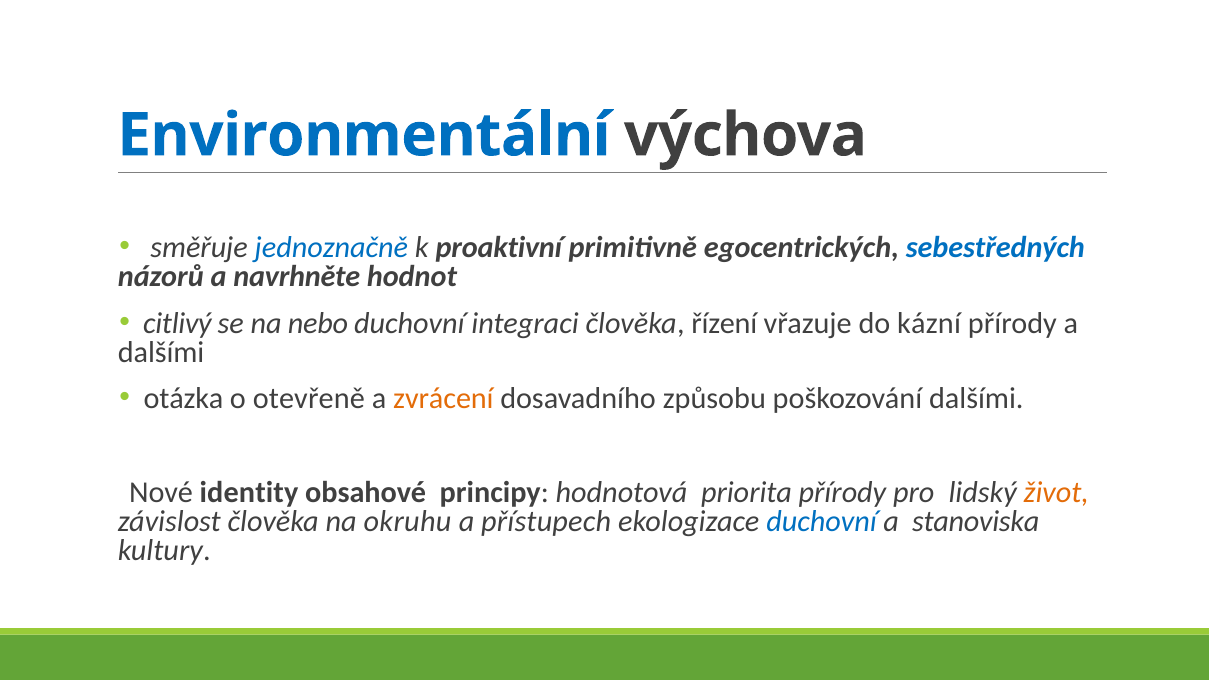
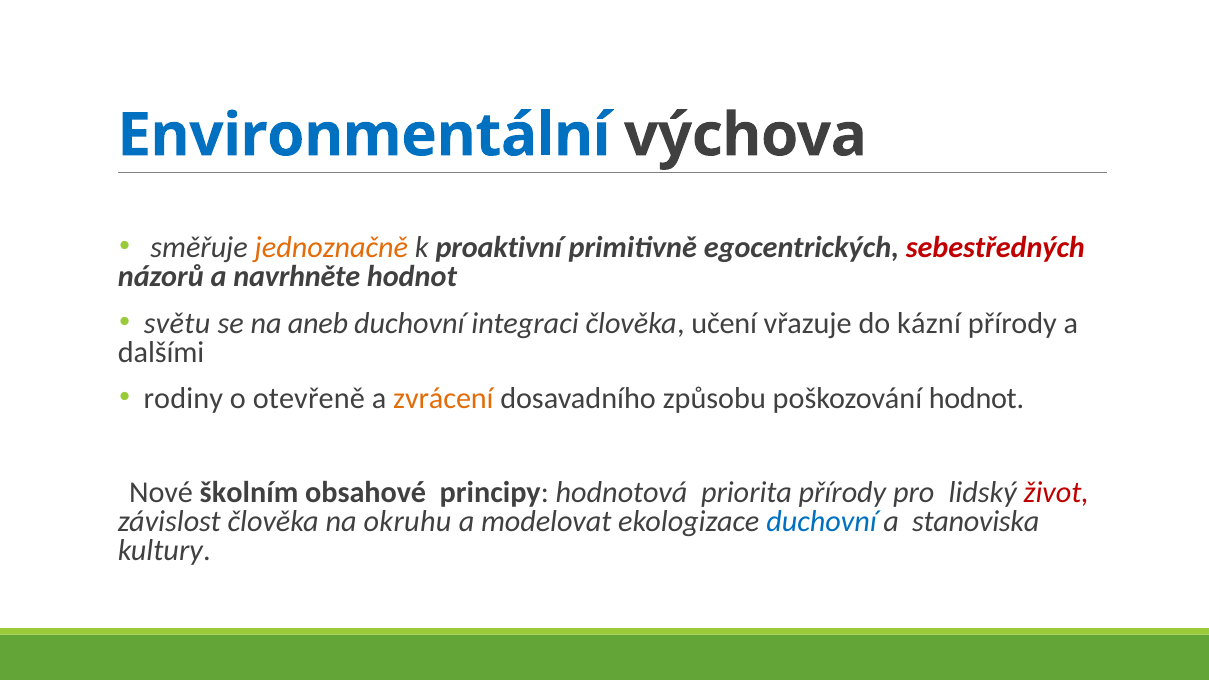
jednoznačně colour: blue -> orange
sebestředných colour: blue -> red
citlivý: citlivý -> světu
nebo: nebo -> aneb
řízení: řízení -> učení
otázka: otázka -> rodiny
poškozování dalšími: dalšími -> hodnot
identity: identity -> školním
život colour: orange -> red
přístupech: přístupech -> modelovat
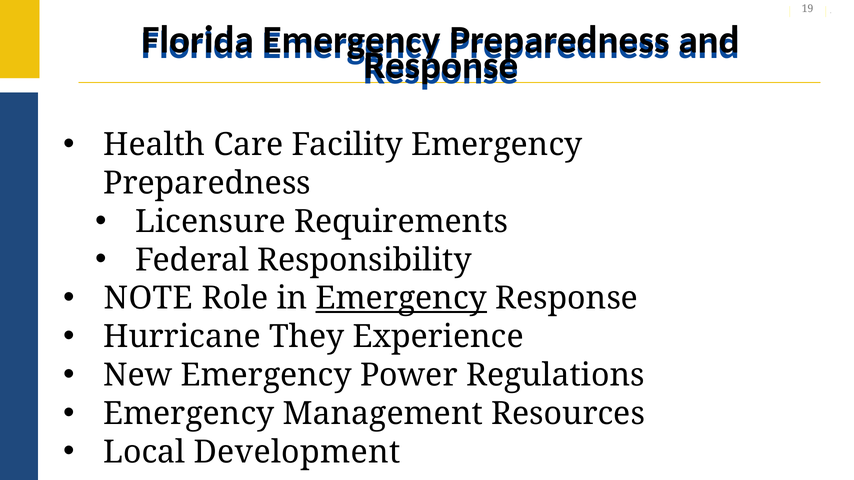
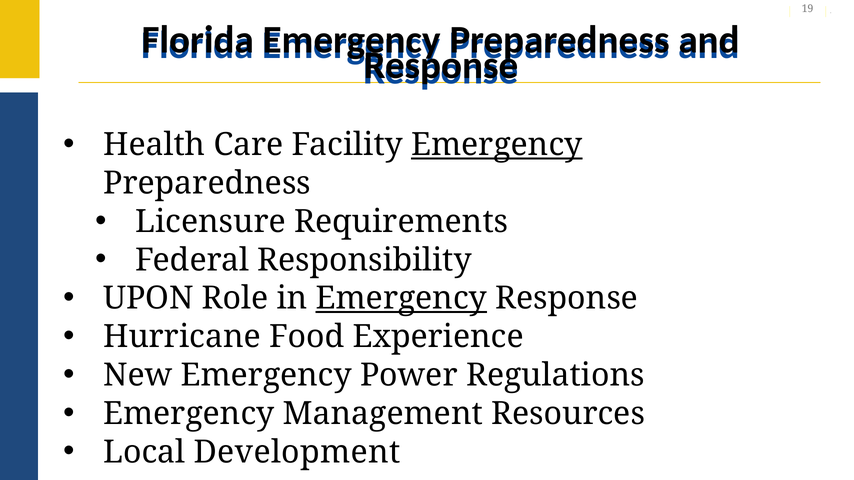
Emergency at (497, 145) underline: none -> present
NOTE: NOTE -> UPON
They: They -> Food
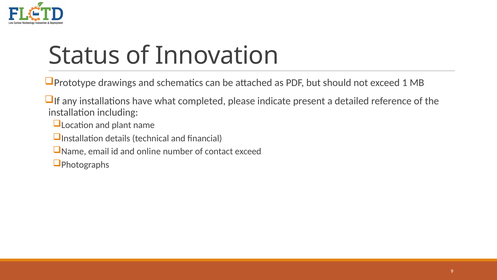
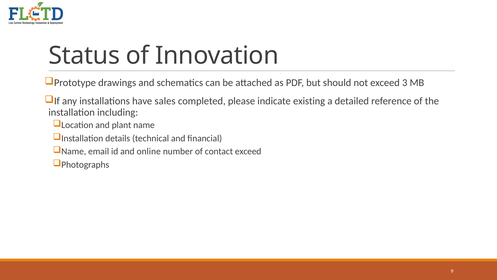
1: 1 -> 3
what: what -> sales
present: present -> existing
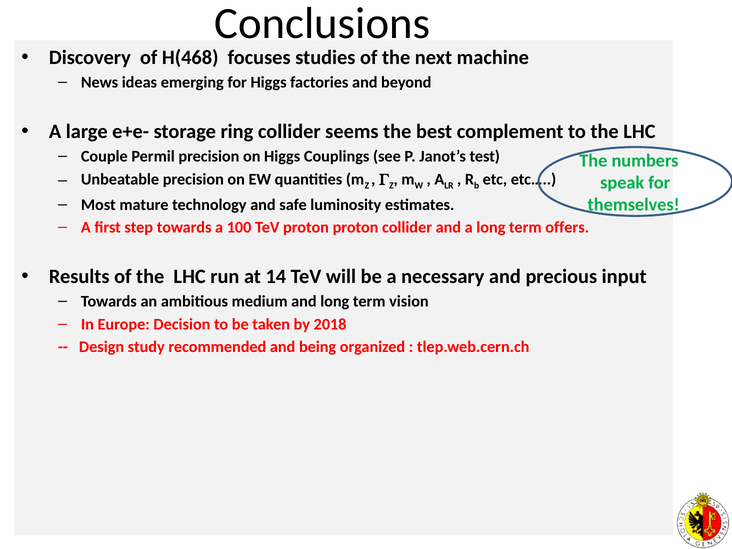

EXERCISE GOAL:
Please put every difference line from all the items above into one numbered list, skipping blank lines and leaving the pictures out.

ANSWER:
1. jednoznačně colour: blue -> orange
2. sebestředných colour: blue -> red
3. citlivý: citlivý -> světu
4. nebo: nebo -> aneb
5. řízení: řízení -> učení
6. otázka: otázka -> rodiny
7. poškozování dalšími: dalšími -> hodnot
8. identity: identity -> školním
9. život colour: orange -> red
10. přístupech: přístupech -> modelovat
11. Emergency at (497, 145) underline: none -> present
12. NOTE: NOTE -> UPON
13. They: They -> Food
14. 1: 1 -> 3
15. what: what -> sales
16. present: present -> existing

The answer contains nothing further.